» The data
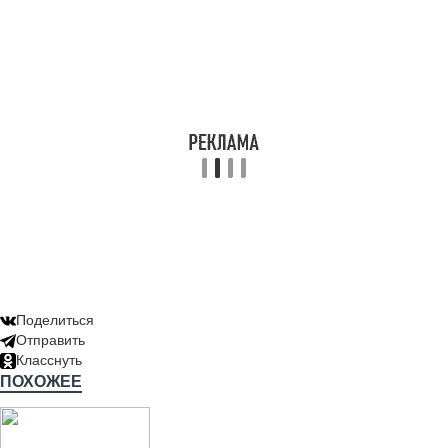
Поделиться
Отправить
Класснуть
ПОХОЖЕЕ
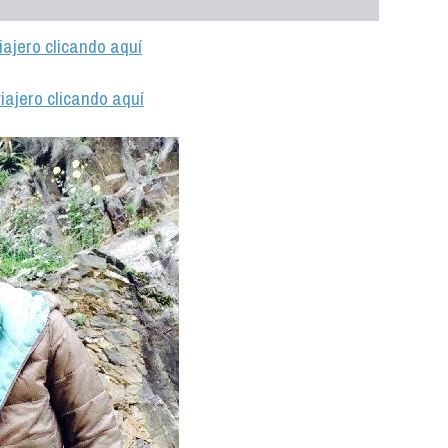
iajero clicando aquí
iajero clicando aquí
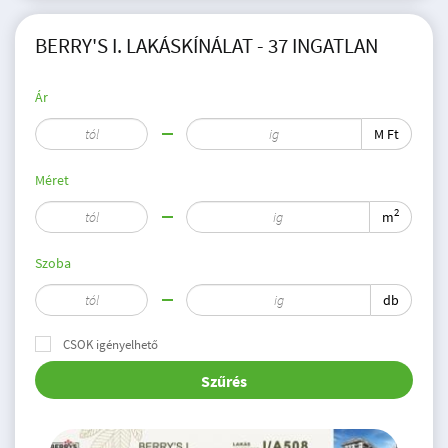
BERRY'S I. LAKÁSKÍNÁLAT - 37 INGATLAN
Ár
M Ft
Méret
2
m
Szoba
db
CSOK igényelhető
Szűrés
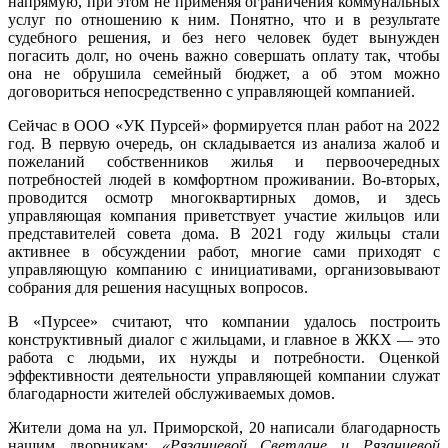
напрямую, при этом не применяя ограничения коммунальных
услуг по отношению к ним. Понятно, что и в результате
судебного решения, и без него человек будет вынужден
погасить долг, но очень важно совершать оплату так, чтобы
она не обрушила семейный бюджет, а об этом можно
договориться непосредственно с управляющей компанией.
Сейчас в ООО «УК Пурсей» формируется план работ на 2022
год. В первую очередь, он складывается из анализа жалоб и
пожеланий собственников жилья и первоочередных
потребностей людей в комфортном проживании. Во-вторых,
проводится осмотр многоквартирных домов, и здесь
управляющая компания приветствует участие жильцов или
представителей совета дома. В 2021 году жильцы стали
активнее в обсуждении работ, многие сами приходят с
управляющую компанию с инициативами, организовывают
собрания для решения насущных вопросов.
В «Пурсее» считают, что компании удалось построить
конструктивный диалог с жильцами, и главное в ЖКХ — это
работа с людьми, их нужды и потребности. Оценкой
эффективности деятельности управляющей компании служат
благодарности жителей обслуживаемых домов.
Жители дома на ул. Приморской, 20 написали благодарность
нашим дворникам:
«Рязанцевой Светлане и Рязанцевой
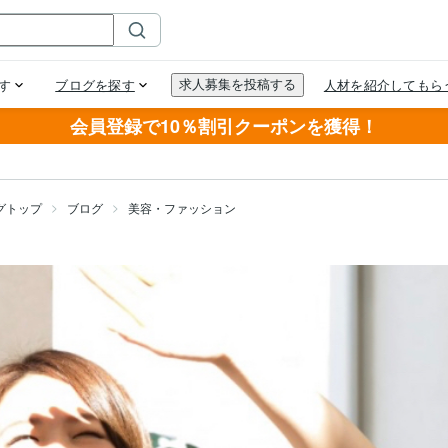
会員登録で10％割引クーポンを獲得！
グトップ
ブログ
美容・ファッション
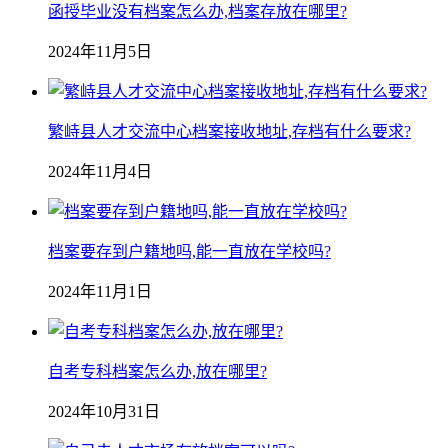
函授毕业没有档案怎么办,档案存放在哪里?
2024年11月5日
繁峙县人才交流中心档案接收地址,存档有什么要求?
2024年11月4日
档案要存到户籍地吗,能一直放在学校吗?
2024年11月1日
自考专科档案怎么办,放在哪里?
2024年10月31日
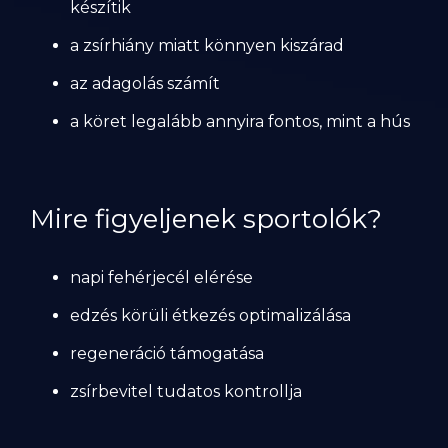
készítik
a zsírhiány miatt könnyen kiszárad
az adagolás számít
a köret legalább annyira fontos, mint a hús
Mire figyeljenek sportolók?
napi fehérjecél elérése
edzés körüli étkezés optimalizálása
regeneráció támogatása
zsírbevitel tudatos kontrollja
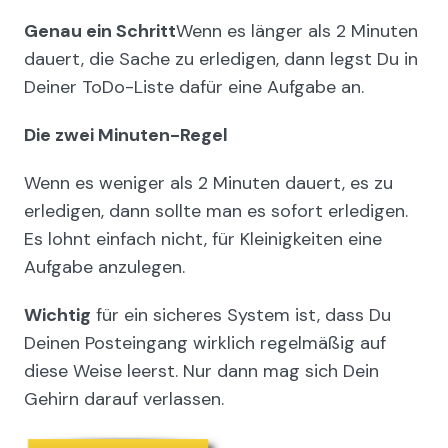
Genau ein Schritt
Wenn es länger als 2 Minuten
dauert, die Sache zu erledigen, dann legst Du in
Deiner ToDo-Liste dafür eine Aufgabe an.
Die zwei Minuten-Regel
Wenn es weniger als 2 Minuten dauert, es zu
erledigen, dann sollte man es sofort erledigen.
Es lohnt einfach nicht, für Kleinigkeiten eine
Aufgabe anzulegen.
Wichtig
für ein sicheres System ist, dass Du
Deinen Posteingang wirklich regelmäßig auf
diese Weise leerst. Nur dann mag sich Dein
Gehirn darauf verlassen.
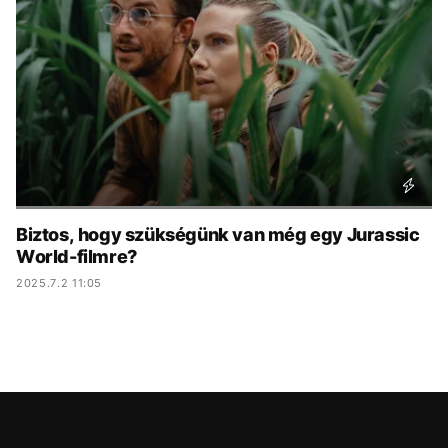
KÖZÉLET
UTAZÁS
ÉLETMÓD
DESIGN
BESZÉLGETÉSEK
ARCOK
VIDEÓ
TÖRTÉNETEK
GASZTRO
Biztos, hogy szükségünk van még egy Jurassic
World-filmre?
2025.7.2 11:05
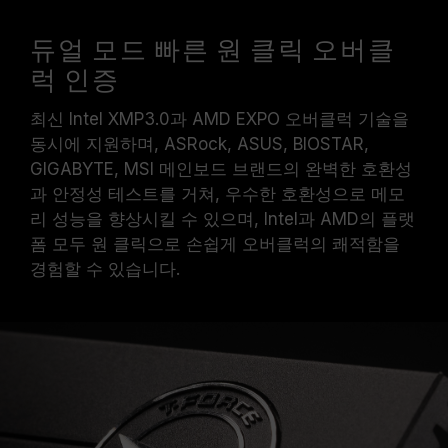
듀얼 모드 빠른 원 클릭 오버클
럭 인증
최신 Intel XMP3.0과 AMD EXPO 오버클럭 기술을
동시에 지원하며, ASRock, ASUS, BIOSTAR,
GIGABYTE, MSI 메인보드 브랜드의 완벽한 호환성
과 안정성 테스트를 거쳐, 우수한 호환성으로 메모
리 성능을 향상시킬 수 있으며, Intel과 AMD의 플랫
폼 모두 원 클릭으로 손쉽게 오버클럭의 쾌적함을
경험할 수 있습니다.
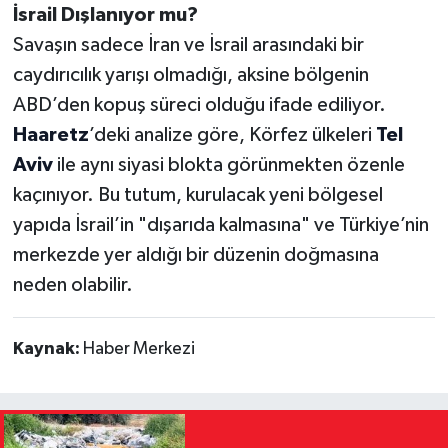
İsrail Dışlanıyor mu?
Savaşın sadece İran ve İsrail arasındaki bir
caydırıcılık yarışı olmadığı, aksine bölgenin
ABD’den kopuş süreci olduğu ifade ediliyor.
Haaretz
’deki analize göre, Körfez ülkeleri
Tel
Aviv
ile aynı siyasi blokta görünmekten özenle
kaçınıyor. Bu tutum, kurulacak yeni bölgesel
yapıda İsrail’in "dışarıda kalmasına" ve Türkiye’nin
merkezde yer aldığı bir düzenin doğmasına
neden olabilir.
Kaynak:
Haber Merkezi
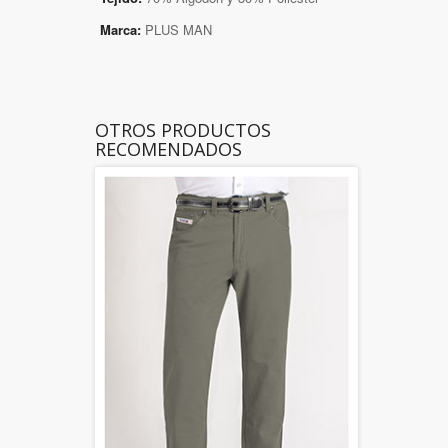
Marca:
PLUS MAN
OTROS PRODUCTOS
RECOMENDADOS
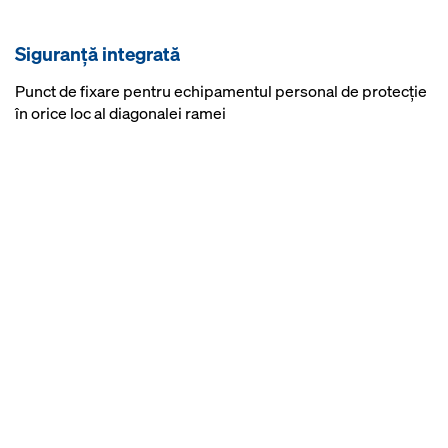
Siguranţă integrată
Punct de fixare pentru echipamentul personal de protecţie
în orice loc al diagonalei ramei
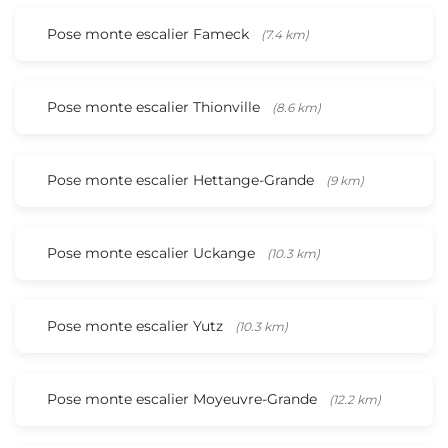
Pose monte escalier Fameck
(7.4 km)
Pose monte escalier Thionville
(8.6 km)
Pose monte escalier Hettange-Grande
(9 km)
Pose monte escalier Uckange
(10.3 km)
Pose monte escalier Yutz
(10.3 km)
Pose monte escalier Moyeuvre-Grande
(12.2 km)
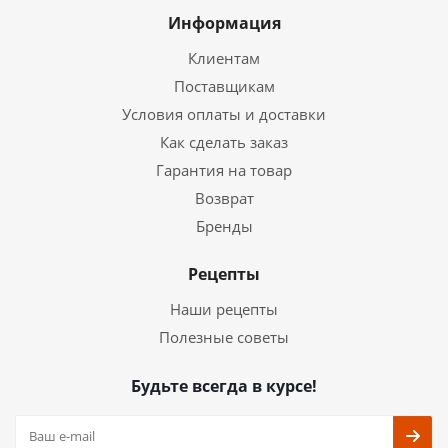
Информация
Клиентам
Поставщикам
Условия оплаты и доставки
Как сделать заказ
Гарантия на товар
Возврат
Бренды
Рецепты
Наши рецепты
Полезные советы
Будьте всегда в курсе!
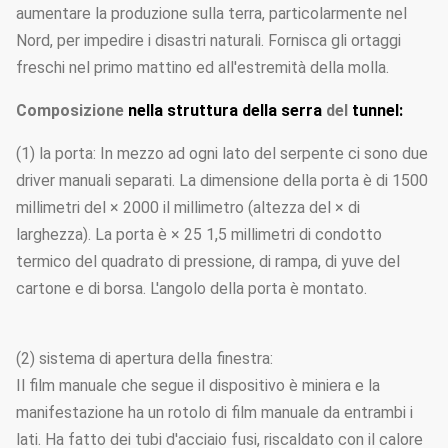
aumentare la produzione sulla terra, particolarmente nel
Nord, per impedire i disastri naturali. Fornisca gli ortaggi
freschi nel primo mattino ed all'estremità della molla.
Composizione
nella struttura della serra
del
tunnel:
(1) la porta: In mezzo ad ogni lato del serpente ci sono due
driver manuali separati. La dimensione della porta è di 1500
millimetri del × 2000 il millimetro (altezza del × di
larghezza). La porta è × 25 1,5 millimetri di condotto
termico del quadrato di pressione, di rampa, di yuve del
cartone e di borsa. L'angolo della porta è montato.
(2) sistema di apertura della finestra:
Il film manuale che segue il dispositivo è miniera e la
manifestazione ha un rotolo di film manuale da entrambi i
lati. Ha fatto dei tubi d'acciaio fusi, riscaldato con il calore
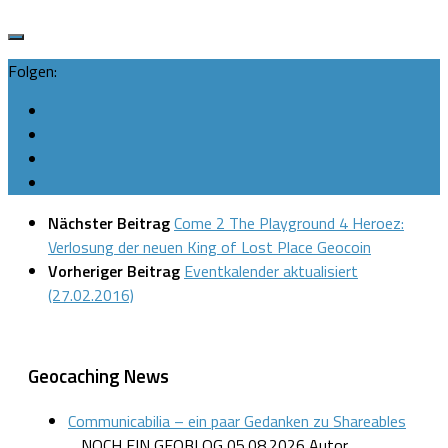
Folgen:
Nächster Beitrag
Come 2 The Playground 4 Heroez:
Verlosung der neuen King of Lost Place Geocoin
Vorheriger Beitrag
Eventkalender aktualisiert
(27.02.2016)
Geocaching News
Communicabilia – ein paar Gedanken zu Shareables
... NOCH EIN GEOBLOG
05.08.2026
Autor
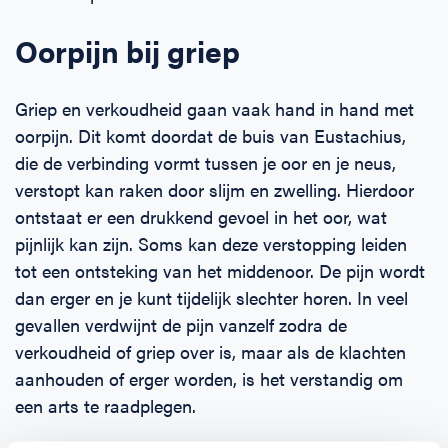
Oorpijn bij griep
Griep en verkoudheid gaan vaak hand in hand met
oorpijn. Dit komt doordat de buis van Eustachius,
die de verbinding vormt tussen je oor en je neus,
verstopt kan raken door slijm en zwelling. Hierdoor
ontstaat er een drukkend gevoel in het oor, wat
pijnlijk kan zijn. Soms kan deze verstopping leiden
tot een ontsteking van het middenoor. De pijn wordt
dan erger en je kunt tijdelijk slechter horen. In veel
gevallen verdwijnt de pijn vanzelf zodra de
verkoudheid of griep over is, maar als de klachten
aanhouden of erger worden, is het verstandig om
een arts te raadplegen.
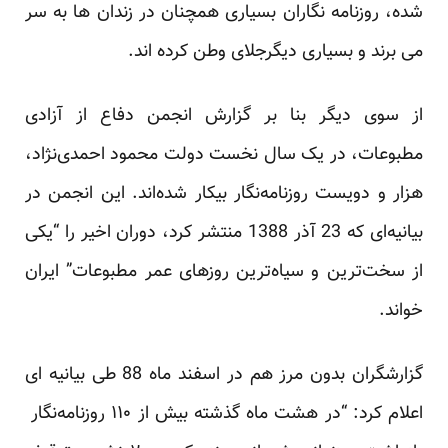
شده، روزنامه نگاران بسیاری همچنان در زندان ها به سر
می برند و بسیاری دیگرجلای وطن کرده اند.
از سوی دیگر بنا بر گزارش انجمن دفاع از آزادی
مطبوعات، در یک سال نخست دولت محمود احمدی‌نژاد،
هزار و دویست روزنامه‌نگار بیکار شده‌اند. این انجمن در
بیانیه‌ای که 23 آذر 1388 منتشر کرد، دوران اخیر را “یکی
از سخت‌ترین و سیاه‌ترین روزهای عمر مطبوعات” ایران
خواند.
گزارشگران بدون مرز هم در اسفند ماه 88 طی بیانیه ای
اعلام کرد: “در هشت ماه گذشته بیش از ۱۱۰ روزنامه‌نگار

» Exercise
Extract, without any images, the part of the material above that opens with the line containing "Verlosung der neuen" and closes with the line containing "tot een ontsteking", both lines included.

» Answer box
Verlosung der neuen King of Lost Place Geocoin
Vorheriger Beitrag
Eventkalender aktualisiert
(27.02.2016)
Geocaching News
Communicabilia – ein paar Gedanken zu Shareables
... NOCH EIN GEOBLOG
05.08.2026
Autor
Oorpijn bij griep
Griep en verkoudheid gaan vaak hand in hand met
oorpijn. Dit komt doordat de buis van Eustachius,
die de verbinding vormt tussen je oor en je neus,
verstopt kan raken door slijm en zwelling. Hierdoor
ontstaat er een drukkend gevoel in het oor, wat
pijnlijk kan zijn. Soms kan deze verstopping leiden
tot een ontsteking van het middenoor. De pijn wordt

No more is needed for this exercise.